* PROVIDED MATERIAL
.....

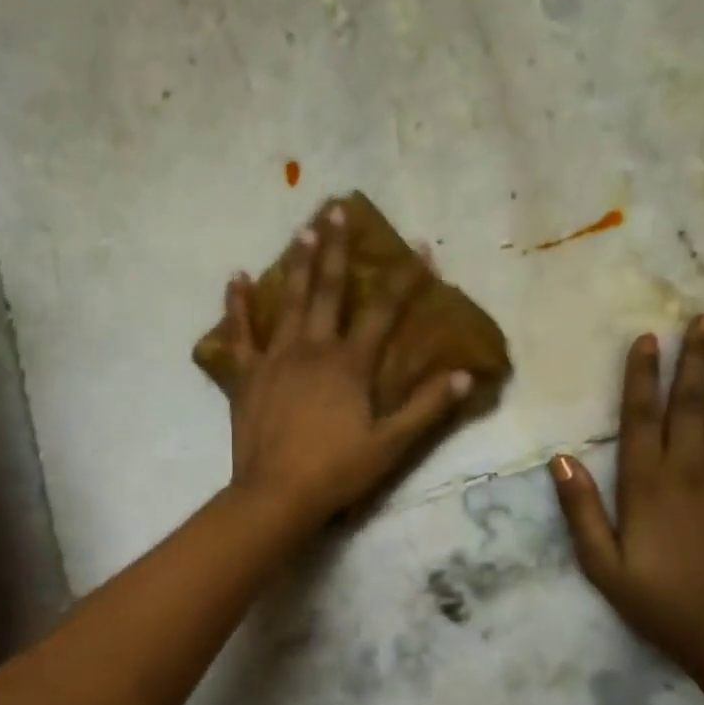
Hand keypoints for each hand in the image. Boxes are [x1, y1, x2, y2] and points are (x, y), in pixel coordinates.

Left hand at [220, 204, 470, 528]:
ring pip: (288, 301)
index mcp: (350, 364)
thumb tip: (467, 375)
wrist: (275, 495)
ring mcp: (276, 359)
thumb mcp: (391, 444)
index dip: (406, 278)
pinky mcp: (247, 375)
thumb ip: (428, 408)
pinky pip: (240, 333)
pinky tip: (236, 277)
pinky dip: (237, 305)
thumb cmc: (336, 471)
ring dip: (298, 264)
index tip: (421, 247)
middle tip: (337, 209)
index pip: (384, 311)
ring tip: (304, 230)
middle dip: (337, 249)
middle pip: (329, 291)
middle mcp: (313, 349)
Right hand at [550, 315, 703, 674]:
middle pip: (690, 402)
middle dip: (694, 358)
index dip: (643, 376)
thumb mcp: (600, 564)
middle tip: (702, 318)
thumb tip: (561, 459)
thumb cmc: (656, 600)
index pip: (642, 416)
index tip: (648, 340)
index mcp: (646, 484)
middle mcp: (689, 469)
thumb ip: (580, 510)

.....

* WORK INSTRUCTIONS
Each line of the material that contains the string "index" has to be copied out.

* YOUR SOLUTION
index mcp: (350, 364)
index dip: (406, 278)
index tip: (421, 247)
index pip: (384, 311)
index dip: (643, 376)
index pip: (642, 416)
index tip: (648, 340)
index mcp: (646, 484)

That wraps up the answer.